*WHAT IS REQUIRED:* Restate the full listing precisely as written.

*DATA SECTION:*

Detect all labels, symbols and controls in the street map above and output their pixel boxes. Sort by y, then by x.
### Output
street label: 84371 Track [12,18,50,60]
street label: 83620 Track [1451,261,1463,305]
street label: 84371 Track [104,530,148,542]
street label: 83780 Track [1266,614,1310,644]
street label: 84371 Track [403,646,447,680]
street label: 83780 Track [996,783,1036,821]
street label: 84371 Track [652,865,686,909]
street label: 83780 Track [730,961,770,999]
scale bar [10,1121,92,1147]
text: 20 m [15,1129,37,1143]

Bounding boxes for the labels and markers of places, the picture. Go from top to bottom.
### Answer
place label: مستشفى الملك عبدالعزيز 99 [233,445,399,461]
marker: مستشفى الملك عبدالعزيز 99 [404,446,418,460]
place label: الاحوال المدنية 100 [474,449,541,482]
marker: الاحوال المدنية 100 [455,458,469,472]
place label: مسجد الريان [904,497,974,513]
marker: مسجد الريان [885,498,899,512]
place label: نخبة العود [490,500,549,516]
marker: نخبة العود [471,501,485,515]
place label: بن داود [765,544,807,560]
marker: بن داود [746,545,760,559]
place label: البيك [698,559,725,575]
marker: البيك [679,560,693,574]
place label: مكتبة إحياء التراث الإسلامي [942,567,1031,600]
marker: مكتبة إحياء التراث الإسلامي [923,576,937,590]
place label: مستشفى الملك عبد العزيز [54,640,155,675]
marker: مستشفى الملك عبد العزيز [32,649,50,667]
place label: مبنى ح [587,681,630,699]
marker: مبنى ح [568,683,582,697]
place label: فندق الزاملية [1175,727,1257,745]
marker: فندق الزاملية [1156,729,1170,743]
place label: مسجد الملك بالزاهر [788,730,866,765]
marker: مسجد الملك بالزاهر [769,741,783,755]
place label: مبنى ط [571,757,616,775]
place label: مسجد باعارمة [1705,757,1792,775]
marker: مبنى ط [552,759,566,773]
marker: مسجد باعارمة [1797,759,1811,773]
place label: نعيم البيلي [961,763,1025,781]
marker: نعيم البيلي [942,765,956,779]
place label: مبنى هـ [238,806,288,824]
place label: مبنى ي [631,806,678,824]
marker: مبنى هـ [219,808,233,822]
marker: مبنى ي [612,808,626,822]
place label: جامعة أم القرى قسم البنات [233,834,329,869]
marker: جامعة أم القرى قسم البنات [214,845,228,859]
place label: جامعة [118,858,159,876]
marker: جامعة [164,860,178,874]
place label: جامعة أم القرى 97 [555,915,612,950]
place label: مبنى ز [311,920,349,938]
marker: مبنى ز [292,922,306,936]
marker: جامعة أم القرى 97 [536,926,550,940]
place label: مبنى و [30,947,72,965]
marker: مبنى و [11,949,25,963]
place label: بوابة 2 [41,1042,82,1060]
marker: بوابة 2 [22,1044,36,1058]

*SOLUTION FOR THIS PROBLEM:*
Detect all labels, symbols and controls in the street map above and output their pixel boxes. Sort by y, then by x.
### Output
street label: 84371 Track [12,18,50,60]
street label: 83620 Track [1451,261,1463,305]
street label: 84371 Track [104,530,148,542]
street label: 83780 Track [1266,614,1310,644]
street label: 84371 Track [403,646,447,680]
street label: 83780 Track [996,783,1036,821]
street label: 84371 Track [652,865,686,909]
street label: 83780 Track [730,961,770,999]
scale bar [10,1121,92,1147]
text: 20 m [15,1129,37,1143]

Bounding boxes for the labels and markers of places, the picture. Go from top to bottom.
### Answer
place label: مستشفى الملك عبدالعزيز 99 [233,445,399,461]
marker: مستشفى الملك عبدالعزيز 99 [404,446,418,460]
place label: الاحوال المدنية 100 [474,449,541,482]
marker: الاحوال المدنية 100 [455,458,469,472]
place label: مسجد الريان [904,497,974,513]
marker: مسجد الريان [885,498,899,512]
place label: نخبة العود [490,500,549,516]
marker: نخبة العود [471,501,485,515]
place label: بن داود [765,544,807,560]
marker: بن داود [746,545,760,559]
place label: البيك [698,559,725,575]
marker: البيك [679,560,693,574]
place label: مكتبة إحياء التراث الإسلامي [942,567,1031,600]
marker: مكتبة إحياء التراث الإسلامي [923,576,937,590]
place label: مستشفى الملك عبد العزيز [54,640,155,675]
marker: مستشفى الملك عبد العزيز [32,649,50,667]
place label: مبنى ح [587,681,630,699]
marker: مبنى ح [568,683,582,697]
place label: فندق الزاملية [1175,727,1257,745]
marker: فندق الزاملية [1156,729,1170,743]
place label: مسجد الملك بالزاهر [788,730,866,765]
marker: مسجد الملك بالزاهر [769,741,783,755]
place label: مبنى ط [571,757,616,775]
place label: مسجد باعارمة [1705,757,1792,775]
marker: مبنى ط [552,759,566,773]
marker: مسجد باعارمة [1797,759,1811,773]
place label: نعيم البيلي [961,763,1025,781]
marker: نعيم البيلي [942,765,956,779]
place label: مبنى هـ [238,806,288,824]
place label: مبنى ي [631,806,678,824]
marker: مبنى هـ [219,808,233,822]
marker: مبنى ي [612,808,626,822]
place label: جامعة أم القرى قسم البنات [233,834,329,869]
marker: جامعة أم القرى قسم البنات [214,845,228,859]
place label: جامعة [118,858,159,876]
marker: جامعة [164,860,178,874]
place label: جامعة أم القرى 97 [555,915,612,950]
place label: مبنى ز [311,920,349,938]
marker: مبنى ز [292,922,306,936]
marker: جامعة أم القرى 97 [536,926,550,940]
place label: مبنى و [30,947,72,965]
marker: مبنى و [11,949,25,963]
place label: بوابة 2 [41,1042,82,1060]
marker: بوابة 2 [22,1044,36,1058]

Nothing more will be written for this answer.